Appellant contends that the beneficiaries’ agreement should be enforced because the underlying motive of the will reveals no specific desire to postpone his receipt of trust funds.  But where, as here, the trust instrument is unambiguous, the parties may not go outside the four corners of the document in order to discover underlying meanings.  See McLaughlin, 361 N.W.2d at 44-45. 

Appellant also argues that trustee Bellows went beyond the scope of his duty as a trustee when he challenged the beneficiaries’ agreement.  But a trustee is bound to administer the trust in a manner consistent with the settlor’s intent.  See In re Trusts A & B of Divine, 672 N.W.2d 912, 917 (Minn.
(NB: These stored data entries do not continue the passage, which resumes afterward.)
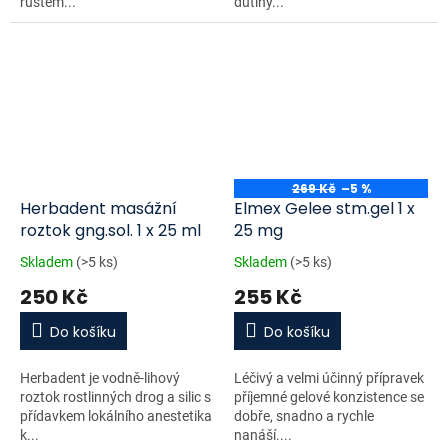
růstem...
dutiny...
269 Kč
–5 %
Herbadent masážní
Elmex Gelee stm.gel 1 x
roztok gng.sol. 1 x 25 ml
25 mg
Skladem
(>5 ks)
Skladem
(>5 ks)
250 Kč
255 Kč
Do košíku
Do košíku
Herbadent je vodně-lihový
Léčivý a velmi účinný přípravek
roztok rostlinných drog a silic s
příjemné gelové konzistence se
přídavkem lokálního anestetika
dobře, snadno a rychle
k...
nanáší....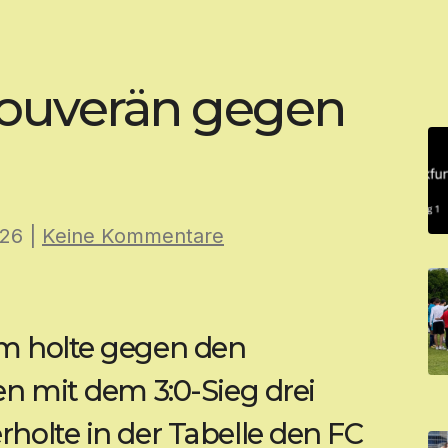
ouverän gegen
026
|
Keine Kommentare
m holte gegen den
en mit dem 3:0-Sieg drei
holte in der Tabelle den FC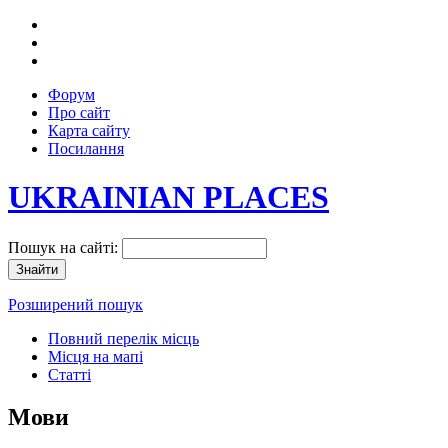
Форум
Про сайт
Карта сайту
Посилання
UKRAINIAN PLACES
Пошук на сайті:
Розширений пошук
Повний перелік місць
Місця на мапі
Статті
Мови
App. 2004) (discussing trustee’s fiduciary duty to beneficiary).  Because trustee Bellows believed that the beneficiaries’ agreement “would violate a material purpose of the trust expressed in the spendthrift provision,” Boright, 377 N.W.2d at 14, he acted legally and well within his discretion by challenging the agreement as proposed.

            Having properly concluded that the agreement among the beneficiaries contravened the plain intent of the trust, the district court appropriately denied a complete termination of the trust and approved instead a partial termination.


* Retired judge of the Minnesota Court of Appeals, serving by appointment pursuant to Minn. Const. art. VI, § 10.